Data records ▸
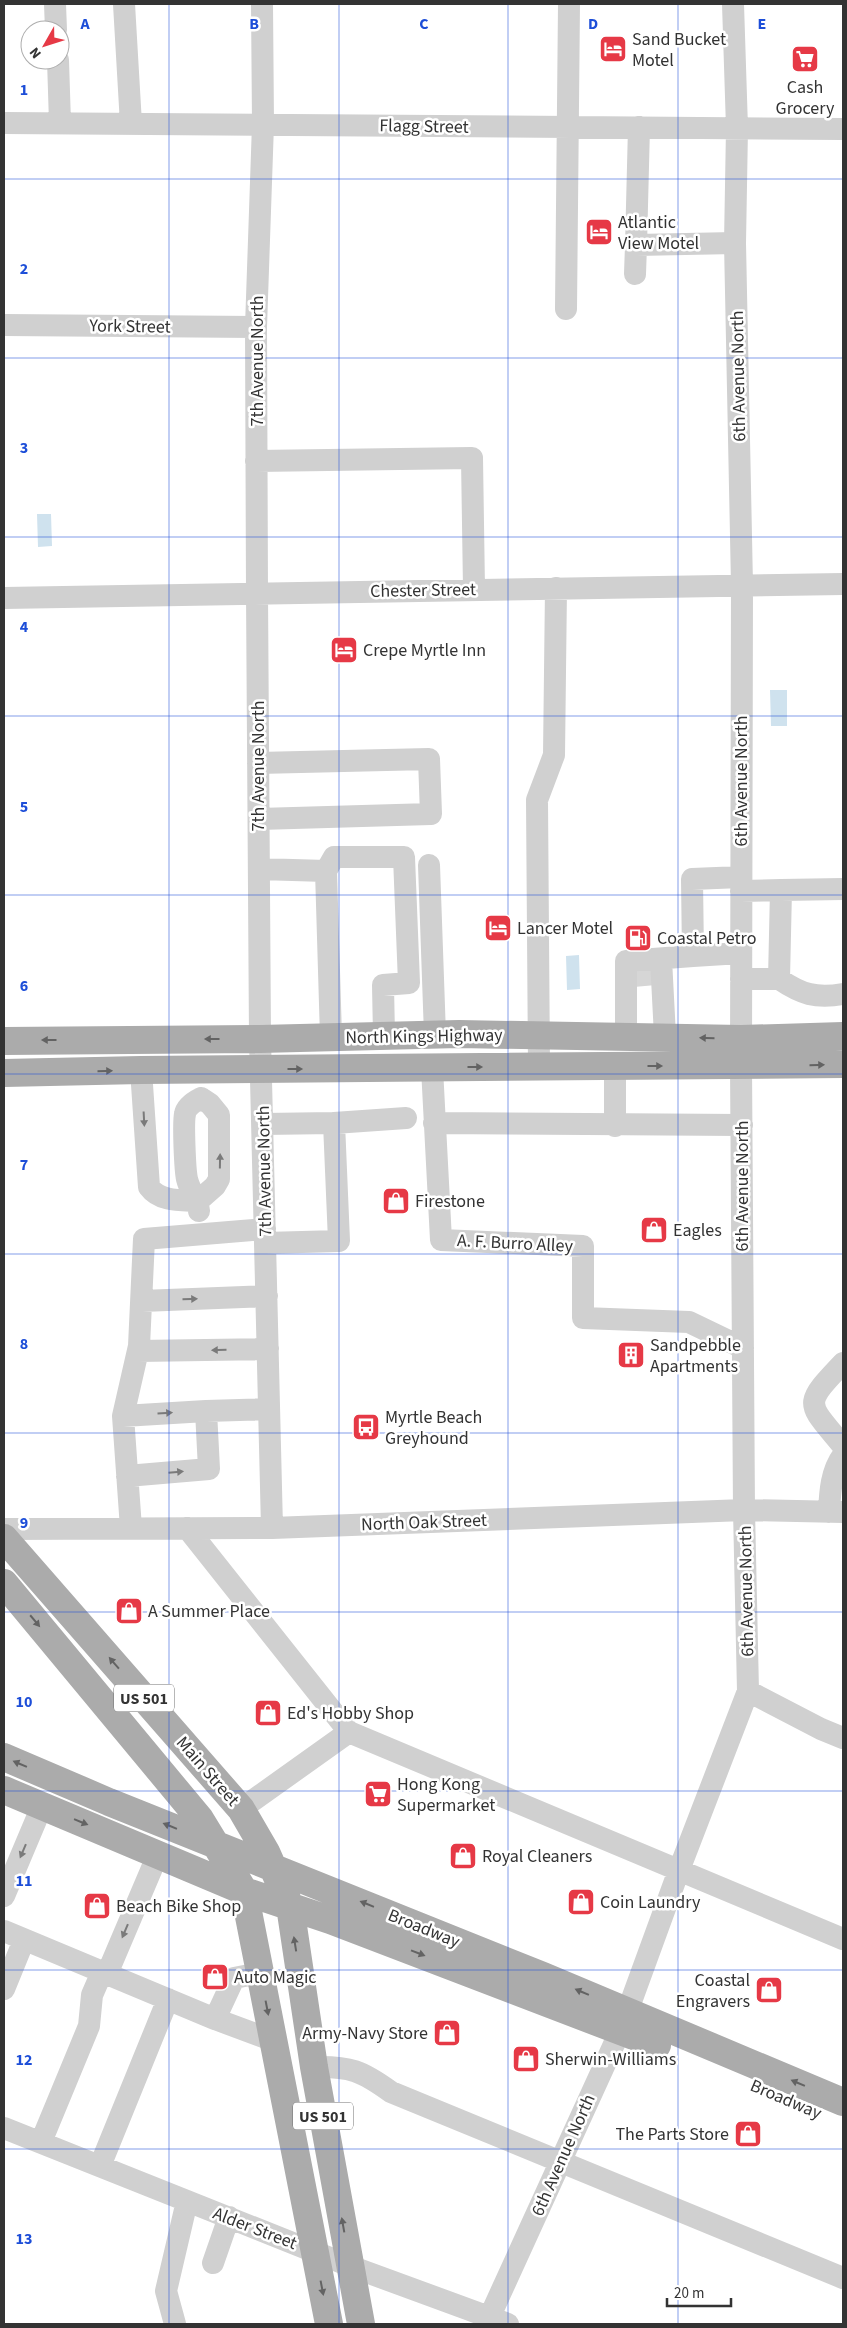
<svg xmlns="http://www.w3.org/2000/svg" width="847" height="2328" viewBox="0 0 847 2328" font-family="'Source Sans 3',sans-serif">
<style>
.water{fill:#cfe2ee}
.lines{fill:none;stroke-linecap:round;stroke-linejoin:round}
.minor-tunnel{stroke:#d6d6d6;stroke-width:22;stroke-dasharray:22 11;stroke-linecap:butt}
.minor{stroke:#d0d0d0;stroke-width:22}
.major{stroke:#ababab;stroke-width:28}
.oneway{fill:#636363}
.oneway2{fill:#7a7a7a}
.grid{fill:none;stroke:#1d4ed8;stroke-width:1;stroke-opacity:0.55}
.labels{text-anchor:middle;stroke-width:5;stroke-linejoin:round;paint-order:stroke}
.shield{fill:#fff;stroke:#707070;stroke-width:1}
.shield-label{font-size:16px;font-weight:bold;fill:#333}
.poi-label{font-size:18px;fill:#333;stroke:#fff;text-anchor:start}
.street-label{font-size:18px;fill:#333;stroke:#fff}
.grid-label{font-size:16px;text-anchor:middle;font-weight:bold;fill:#1d4ed8;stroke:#fff;stroke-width:5;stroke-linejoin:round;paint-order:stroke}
</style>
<rect width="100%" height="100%" fill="#fff"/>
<!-- water -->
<path class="water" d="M37,514H51L52,546L38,547Z
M770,690H787V726H771Z
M579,955L580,989L567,990L566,956Z"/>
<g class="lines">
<!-- minor-tunnel -->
<path class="minor-tunnel" d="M633,976L656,974"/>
<!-- minor -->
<path class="minor" d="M55,4L56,30
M124,4L131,124
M262,4L263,124L256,327L257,593L260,1039L272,1528
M58,60L60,123
M4,123L843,129
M639,127L636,245L735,243
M635,274L636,245
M566,309L569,4
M4,325L256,327
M256,461L472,458L474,589
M4,598L843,584
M258,763L429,759L431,814L259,819
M429,865L435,1035
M259,869L326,871L331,1037
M326,871L334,857H404L409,983L383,985L384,1036
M741,891L781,890
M693,956L741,953
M661,959L665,1036
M741,979H779L781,890L843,889
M779,979C801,994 816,999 843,994
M626,1037V961L693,956L692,879L741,877
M615,1066V1126
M539,1067L537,800L554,755L556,588
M432,1068L441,1240L583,1246V1318L689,1322L743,1348
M141,1070L149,1187C160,1202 181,1200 198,1201L215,1186L219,1179V1115L210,1104L201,1098
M434,1123L742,1125
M263,1124L334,1123
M199,1211C198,1199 190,1192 187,1179C185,1170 183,1123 185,1114C186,1107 195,1101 201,1098
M265,1243L339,1241L334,1123L406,1118
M142,1301L267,1296
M138,1351L268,1349
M843,1363C802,1406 807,1402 843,1446
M123,1416L206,1411
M127,1476L209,1469L206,1411L269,1409
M829,1512C830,1492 831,1471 843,1455
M131,1528L123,1416L139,1346L144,1239L265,1229
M187,1528L349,1732L241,1809
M4,1529L272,1528L744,1510L843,1512
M748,1691L821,1729L843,1738
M349,1732L843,1939
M4,1896L42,1806
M4,1931L215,2019
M260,1973L234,1978L215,2019L274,2041
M107,1974L158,1854
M4,1989L24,1940
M314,2067C350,2066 362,2071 391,2092L843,2278
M4,2128L350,2266L508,2324
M41,2142L89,2026L92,1995L102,1972
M100,2166L168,1999
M213,2263L229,2217
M490,2316L621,2029L679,1870L748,1691L744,1510L741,1065L742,585L735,243L737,128L733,4
M175,2324L166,2291L187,2201"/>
<!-- major -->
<path class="major" d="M4,1041L260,1039L459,1034L741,1039L843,1036
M4,1073L141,1070L843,1064
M4,1538L241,1809L266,1852L290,1906L314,2067L361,2324
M4,1583L200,1819L244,1891L329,2324
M4,1757L109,1802L543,1976L843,2102
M4,1790L244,1891L330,1920L657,2045"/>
</g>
<!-- one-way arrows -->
<defs><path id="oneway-solid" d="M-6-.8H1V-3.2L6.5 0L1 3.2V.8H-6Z" transform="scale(1.25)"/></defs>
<g class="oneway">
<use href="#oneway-solid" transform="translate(707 1038) rotate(-178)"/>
<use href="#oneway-solid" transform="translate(212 1039) rotate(180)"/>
<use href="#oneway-solid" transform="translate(49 1040) rotate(180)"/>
<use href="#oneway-solid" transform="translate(817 1065) rotate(-1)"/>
<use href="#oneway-solid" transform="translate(655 1066)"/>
<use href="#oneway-solid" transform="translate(475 1067)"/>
<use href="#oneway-solid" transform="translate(295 1069)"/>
<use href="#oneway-solid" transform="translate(105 1071) rotate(-1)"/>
<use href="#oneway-solid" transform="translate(35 1621) rotate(50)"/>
<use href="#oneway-solid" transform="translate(114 1663) rotate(-131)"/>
<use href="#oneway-solid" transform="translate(20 1764) rotate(-157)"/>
<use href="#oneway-solid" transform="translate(81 1822) rotate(22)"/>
<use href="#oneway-solid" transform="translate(170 1826) rotate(-158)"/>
<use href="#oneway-solid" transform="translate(367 1904) rotate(-158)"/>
<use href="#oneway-solid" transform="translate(295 1944) rotate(-99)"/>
<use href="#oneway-solid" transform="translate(418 1953) rotate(21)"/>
<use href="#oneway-solid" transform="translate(582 1992) rotate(-157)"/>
<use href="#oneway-solid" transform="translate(267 2008) rotate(79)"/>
<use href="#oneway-solid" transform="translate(798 2083) rotate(-157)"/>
<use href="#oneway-solid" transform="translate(343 2225) rotate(-100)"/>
<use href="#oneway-solid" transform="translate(322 2288) rotate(79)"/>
</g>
<g class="oneway2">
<use href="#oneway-solid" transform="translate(144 1119) rotate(87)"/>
<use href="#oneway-solid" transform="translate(220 1161) rotate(-89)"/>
<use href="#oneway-solid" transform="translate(190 1299) rotate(-2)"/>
<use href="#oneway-solid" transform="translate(219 1350) rotate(179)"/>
<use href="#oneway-solid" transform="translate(165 1413) rotate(-4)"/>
<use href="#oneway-solid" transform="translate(176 1472) rotate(-5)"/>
<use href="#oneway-solid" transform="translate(23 1851) rotate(113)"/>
<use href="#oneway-solid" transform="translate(125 1931) rotate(113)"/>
</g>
<!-- grid -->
<path class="grid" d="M169,4V2324M339,4V2324M508,4V2324M678,4V2324M4,179H843M4,358H843M4,537H843M4,716H843M4,895H843M4,1074H843M4,1254H843M4,1433H843M4,1612H843M4,1791H843M4,1970H843M4,2149H843"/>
<!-- icons -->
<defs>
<g id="hotel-square" transform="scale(1.4375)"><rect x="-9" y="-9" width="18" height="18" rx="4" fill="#e63946" stroke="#fff"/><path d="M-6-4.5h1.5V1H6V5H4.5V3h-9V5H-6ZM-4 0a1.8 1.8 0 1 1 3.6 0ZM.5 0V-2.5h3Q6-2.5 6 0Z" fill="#fff"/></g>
<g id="supermarket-square" transform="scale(1.4375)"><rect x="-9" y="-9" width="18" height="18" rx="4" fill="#e63946" stroke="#fff"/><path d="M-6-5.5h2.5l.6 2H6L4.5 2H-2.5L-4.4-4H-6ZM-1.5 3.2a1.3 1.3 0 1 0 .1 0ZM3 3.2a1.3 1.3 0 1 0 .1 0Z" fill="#fff"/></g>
<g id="fuel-square" transform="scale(1.4375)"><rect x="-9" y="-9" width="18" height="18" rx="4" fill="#e63946" stroke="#fff"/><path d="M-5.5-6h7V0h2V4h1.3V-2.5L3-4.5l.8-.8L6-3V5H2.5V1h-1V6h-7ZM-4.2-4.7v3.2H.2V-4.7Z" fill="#fff"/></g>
<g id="shop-square" transform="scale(1.4375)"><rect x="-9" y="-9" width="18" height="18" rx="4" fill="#e63946" stroke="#fff"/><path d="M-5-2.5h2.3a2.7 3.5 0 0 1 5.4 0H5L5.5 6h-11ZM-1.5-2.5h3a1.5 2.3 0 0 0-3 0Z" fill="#fff"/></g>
<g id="building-square" transform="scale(1.4375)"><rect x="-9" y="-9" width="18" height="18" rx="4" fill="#e63946" stroke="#fff"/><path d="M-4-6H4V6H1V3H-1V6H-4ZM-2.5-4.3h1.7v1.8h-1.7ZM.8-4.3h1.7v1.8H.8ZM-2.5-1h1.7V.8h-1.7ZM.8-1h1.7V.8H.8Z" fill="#fff"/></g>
<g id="bus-square" transform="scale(1.4375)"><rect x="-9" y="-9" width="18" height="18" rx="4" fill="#e63946" stroke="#fff"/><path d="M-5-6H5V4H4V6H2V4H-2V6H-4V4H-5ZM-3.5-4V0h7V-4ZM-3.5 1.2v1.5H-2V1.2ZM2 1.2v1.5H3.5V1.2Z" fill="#fff"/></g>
</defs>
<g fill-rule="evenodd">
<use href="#hotel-square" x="613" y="49"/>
<use href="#supermarket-square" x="805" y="59"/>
<use href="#hotel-square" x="599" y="232"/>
<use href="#hotel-square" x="344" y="650"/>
<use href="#hotel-square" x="498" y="928"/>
<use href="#fuel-square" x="638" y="938"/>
<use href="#shop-square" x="396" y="1201"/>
<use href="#shop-square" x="654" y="1230"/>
<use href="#building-square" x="631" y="1355"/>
<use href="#bus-square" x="366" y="1427"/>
<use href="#shop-square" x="129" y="1611"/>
<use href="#shop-square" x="268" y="1713"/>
<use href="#supermarket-square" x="378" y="1794"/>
<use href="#shop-square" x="463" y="1856"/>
<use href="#shop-square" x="581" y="1902"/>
<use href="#shop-square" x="97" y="1906"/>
<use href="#shop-square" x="215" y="1977"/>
<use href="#shop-square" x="769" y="1990"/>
<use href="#shop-square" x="447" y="2033"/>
<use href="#shop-square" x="526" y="2059"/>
<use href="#shop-square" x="748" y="2134"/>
</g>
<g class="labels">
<!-- shield labels -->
<g class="shield">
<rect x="114" y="1684.5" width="60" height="27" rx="4"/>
<rect x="293" y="2102.5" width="60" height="27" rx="4"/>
</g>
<g class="shield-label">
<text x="144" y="1704">US 501</text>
<text x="323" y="2122">US 501</text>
</g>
<!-- poi labels -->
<g class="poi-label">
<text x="632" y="45">Sand Bucket<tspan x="632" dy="21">Motel</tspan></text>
<text x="805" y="93" text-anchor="middle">Cash<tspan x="805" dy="21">Grocery</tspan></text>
<text x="618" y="228">Atlantic<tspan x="618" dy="21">View Motel</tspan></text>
<text x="363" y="656">Crepe Myrtle Inn</text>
<text x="517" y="934">Lancer Motel</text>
<text x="657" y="944">Coastal Petro</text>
<text x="415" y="1207">Firestone</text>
<text x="673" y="1236">Eagles</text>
<text x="650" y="1351">Sandpebble<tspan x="650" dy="21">Apartments</tspan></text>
<text x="385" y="1423">Myrtle Beach<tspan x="385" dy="21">Greyhound</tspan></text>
<text x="148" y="1617">A Summer Place</text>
<text x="287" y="1719">Ed's Hobby Shop</text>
<text x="397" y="1790">Hong Kong<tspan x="397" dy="21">Supermarket</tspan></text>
<text x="482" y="1862">Royal Cleaners</text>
<text x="600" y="1908">Coin Laundry</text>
<text x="116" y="1912">Beach Bike Shop</text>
<text x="234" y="1983">Auto Magic</text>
<text x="750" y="1986" text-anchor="end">Coastal<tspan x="750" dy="21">Engravers</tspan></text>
<text x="428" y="2039" text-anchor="end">Army-Navy Store</text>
<text x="545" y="2065">Sherwin-Williams</text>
<text x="729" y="2140" text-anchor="end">The Parts Store</text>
</g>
<!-- street labels -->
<g class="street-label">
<text transform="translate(424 126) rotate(1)" y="6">Flagg Street</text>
<text transform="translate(130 326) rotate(1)" y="6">York Street</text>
<text transform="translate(257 361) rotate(-90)" y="6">7th Avenue North</text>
<text transform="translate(738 376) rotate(-91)" y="6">6th Avenue North</text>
<text transform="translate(423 590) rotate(-1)" y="6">Chester Street</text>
<text transform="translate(258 766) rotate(-90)" y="6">7th Avenue North</text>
<text transform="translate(741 781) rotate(-90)" y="6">6th Avenue North</text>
<text transform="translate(424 1036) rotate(-1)" y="6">North Kings Highway</text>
<text transform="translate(264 1171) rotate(-91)" y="6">7th Avenue North</text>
<text transform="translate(742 1186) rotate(-90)" y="6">6th Avenue North</text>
<text transform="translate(515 1243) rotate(3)" y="6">A. F. Burro Alley</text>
<text transform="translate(424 1522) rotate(-2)" y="6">North Oak Street</text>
<text transform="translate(746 1591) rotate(-91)" y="6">6th Avenue North</text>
<text transform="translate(208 1771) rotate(49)" y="6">Main Street</text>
<text transform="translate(424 1928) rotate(22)" y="6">Broadway</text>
<text transform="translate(786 2099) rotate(23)" y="6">Broadway</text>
<text transform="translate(563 2155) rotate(-66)" y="6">6th Avenue North</text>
<text transform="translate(255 2228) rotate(21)" y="6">Alder Street</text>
</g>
</g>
<g class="grid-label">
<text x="85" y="29">A</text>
<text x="254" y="29">B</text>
<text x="424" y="29">C</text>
<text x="593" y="29">D</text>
<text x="762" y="29">E</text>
<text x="24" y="95">1</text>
<text x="24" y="274">2</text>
<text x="24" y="453">3</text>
<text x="24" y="632">4</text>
<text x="24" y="812">5</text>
<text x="24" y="991">6</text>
<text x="24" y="1170">7</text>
<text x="24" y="1349">8</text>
<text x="24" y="1528">9</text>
<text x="24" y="1707">10</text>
<text x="24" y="1886">11</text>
<text x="24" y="2065">12</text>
<text x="24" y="2244">13</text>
</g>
<!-- border -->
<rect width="847" height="2328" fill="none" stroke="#333333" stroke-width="10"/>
<!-- north arrow -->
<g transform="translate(45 45) rotate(231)"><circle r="24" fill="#ffffff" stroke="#adadad"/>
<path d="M0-4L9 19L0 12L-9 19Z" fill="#e63946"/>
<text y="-8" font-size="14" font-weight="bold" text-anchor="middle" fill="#333333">N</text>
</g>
<!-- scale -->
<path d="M667 2298v8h64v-8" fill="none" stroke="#333333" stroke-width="2.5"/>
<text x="674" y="2298" font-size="15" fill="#333333" stroke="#ffffff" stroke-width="4" paint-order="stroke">20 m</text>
</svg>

WHAT YOU WILL DO ▸
Wherever the word "lines" appears in a line of the data above, copy that line.

YOUR SOLUTION ▸
.lines{fill:none;stroke-linecap:round;stroke-linejoin:round}
<g class="lines">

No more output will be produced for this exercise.